Another emerging entity in recent years has been China. The China Horse Club has compiled a portfolio of diverse stallion interests, with shares in three prominent newcomers for 2017: champion California Chrome, who will enter stud at Taylor Made Farm; Preakness winner Exaggerator, retiring to WinStar Farm; and the globetrotting Flintshire, entering stud at Hill ‘N’ Dale in partnership with his breeder, Juddmonte Farm, and S.F. Bloodstock.

Saudi Prince Khalid Abdullah’s Juddmonte also campaigns 2016 Breeders’ Cup Classic winner Arrogate. The latter was bred by Clearsky Farm, which enjoyed a banner year with Grade 1 winner Lord Nelson and Abel Tasman and Grade 2 winner Mohaymen on the track.

Another entity investing in incoming stallions is Liliana Solari and son Carlos Heller’s Don Alberto Corp., a dual-hemisphere operation whose Kentucky base is the former Vinery property purchased in 2013. Last fall, Don Alberto teamed with Gainesway to repatriate Empire Maker from Japan, and this year joined forces with WinStar for Breeders’ Cup Mile winner Tourist’s stud career. Three Chilean-breds also showed off their home country’s best by capturing stakes at the boutique Saratoga meet this summer.

Following Tapit on the North American general sires list by earnings were Curlin and Uncle Mo. The latter was the busiest stallion in North America in 2016, covering 253 mares, according to The Jockey Club’s Report of Mares Bred. Following were Into Mischief with 218 and Triple Crown winner American Pharoah at 208 for his first season. Foal crops appear to have stabilized, with The Jockey Club projecting a 2017 North American registered foal crop of 22,500, marking no change from the projected crop of 2016.

Deep Impact not only sired his third Japanese Derby winner this year, he swept the trifecta in the classic, as Makahiki held off Satono Diamond by a nose, with Dee Majesty another half-length back in third. Deep Impact leads the world in earnings with $72,207,083; more than $67 million of that was earned by his runners in Japan, where purses are inflated.

Europe’s leading sire is Galileo, who had bankrolled $30,602,884 on the season through Wednesday. His runners in the U.S. included Breeders’ Cup Turf winner Highland Reel and Grade 1 winner Photo Call. Galileo appears to have a worthy heir in his unbeaten champion Frankel, who recorded six group winners from his highly anticipated first crop, including Japanese Group 1 winner Soul Stirring.

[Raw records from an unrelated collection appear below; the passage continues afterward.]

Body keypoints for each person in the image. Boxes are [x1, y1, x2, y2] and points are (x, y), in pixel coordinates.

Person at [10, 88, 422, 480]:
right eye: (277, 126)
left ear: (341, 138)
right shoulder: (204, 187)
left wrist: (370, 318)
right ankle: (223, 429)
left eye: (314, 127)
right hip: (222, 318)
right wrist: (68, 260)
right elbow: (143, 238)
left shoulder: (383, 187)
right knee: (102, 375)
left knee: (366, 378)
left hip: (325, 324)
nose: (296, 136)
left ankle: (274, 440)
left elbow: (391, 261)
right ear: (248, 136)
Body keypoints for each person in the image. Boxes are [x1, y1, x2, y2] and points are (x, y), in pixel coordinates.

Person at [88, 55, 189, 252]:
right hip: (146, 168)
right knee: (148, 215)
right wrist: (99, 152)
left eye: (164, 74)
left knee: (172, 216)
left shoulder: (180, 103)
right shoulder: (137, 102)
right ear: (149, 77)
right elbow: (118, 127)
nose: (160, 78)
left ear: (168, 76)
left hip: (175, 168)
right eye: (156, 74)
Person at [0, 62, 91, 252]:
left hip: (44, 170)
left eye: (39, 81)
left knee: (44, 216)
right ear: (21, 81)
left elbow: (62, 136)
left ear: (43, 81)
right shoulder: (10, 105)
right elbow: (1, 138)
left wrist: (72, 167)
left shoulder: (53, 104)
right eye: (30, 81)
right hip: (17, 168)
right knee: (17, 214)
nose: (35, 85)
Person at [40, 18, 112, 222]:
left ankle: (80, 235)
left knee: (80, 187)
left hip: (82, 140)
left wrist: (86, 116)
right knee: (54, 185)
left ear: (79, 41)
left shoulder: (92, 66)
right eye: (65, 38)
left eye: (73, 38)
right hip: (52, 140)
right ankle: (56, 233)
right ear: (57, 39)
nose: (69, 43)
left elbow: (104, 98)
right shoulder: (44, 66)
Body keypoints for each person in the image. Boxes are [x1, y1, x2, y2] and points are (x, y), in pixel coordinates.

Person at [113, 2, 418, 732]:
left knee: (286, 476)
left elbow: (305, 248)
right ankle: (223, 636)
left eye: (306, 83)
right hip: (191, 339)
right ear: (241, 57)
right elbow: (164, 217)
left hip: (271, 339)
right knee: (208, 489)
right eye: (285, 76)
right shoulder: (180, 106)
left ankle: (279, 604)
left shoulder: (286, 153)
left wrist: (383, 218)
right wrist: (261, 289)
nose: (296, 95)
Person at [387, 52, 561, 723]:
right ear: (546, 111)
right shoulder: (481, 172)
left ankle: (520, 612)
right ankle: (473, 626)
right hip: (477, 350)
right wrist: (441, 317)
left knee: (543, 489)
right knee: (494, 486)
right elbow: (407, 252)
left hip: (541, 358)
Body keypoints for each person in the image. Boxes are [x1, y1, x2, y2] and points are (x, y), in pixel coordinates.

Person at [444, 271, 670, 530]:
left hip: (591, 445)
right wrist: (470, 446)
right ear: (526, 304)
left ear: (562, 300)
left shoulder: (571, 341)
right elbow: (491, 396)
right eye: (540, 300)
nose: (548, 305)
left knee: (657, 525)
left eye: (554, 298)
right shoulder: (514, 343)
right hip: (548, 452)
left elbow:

Zenyatta and Rachel Alexandra, both of whom have had star-crossed careers as broodmares, were inducted into the Hall of Fame in August – four months after Zenyatta’s newborn colt died of meconium aspiration. Dolphus Morrison, the breeder of Rachel Alexandra and also her initial owner, died in October at 82.

Turkoman, believed to be the oldest living Eclipse Award winner, was euthanized in late December at age 34. Several other prominent stallions died this year, including Quiet American, Seeking the Gold, Arch, and Kingmambo, all accomplished runners who made a lasting impact as sires and broodmare sires. Grade 2 winner Proud Citizen, the sire of a pair of Kentucky Oaks winners, died, as did pensioner Not For Love, Maryland’s all-time leading sire and the broodmare sire of California Chrome. Other prominent stallions who died this year included champions Cherokee Run, Halling, Leroidesanimaux, Smoke Glacken, and Timber Country, along with Brilliant Speed, Charitable Man, Exchange Rate, Offlee Wild, Oratory, and Vicar.

Broodmares who died this year included champion Storm Flag Flying; stakes winner Tap Your Heels, the dam of Tapit; Canadian champion Silken Cat, the dam of Speightstown; Grade 1 winners and/or producers Tranquility Lake, Somali Lemonade, and Well Dressed; and Canadian classic producers Regent n’Flashy and Misty Mission.

Old Friends, the flagship Thoroughbred retirement farm, lost champion Hidden Lake, Grade 1 winner Wallenda, Grade 3 winner Delay of Game, stakes winner Flick, and Mixed Pleasure. But the farm also welcomed new faces in 2016, including 1999 Horse of the Year Charismatic – its third dual classic winner repatriated from Japan.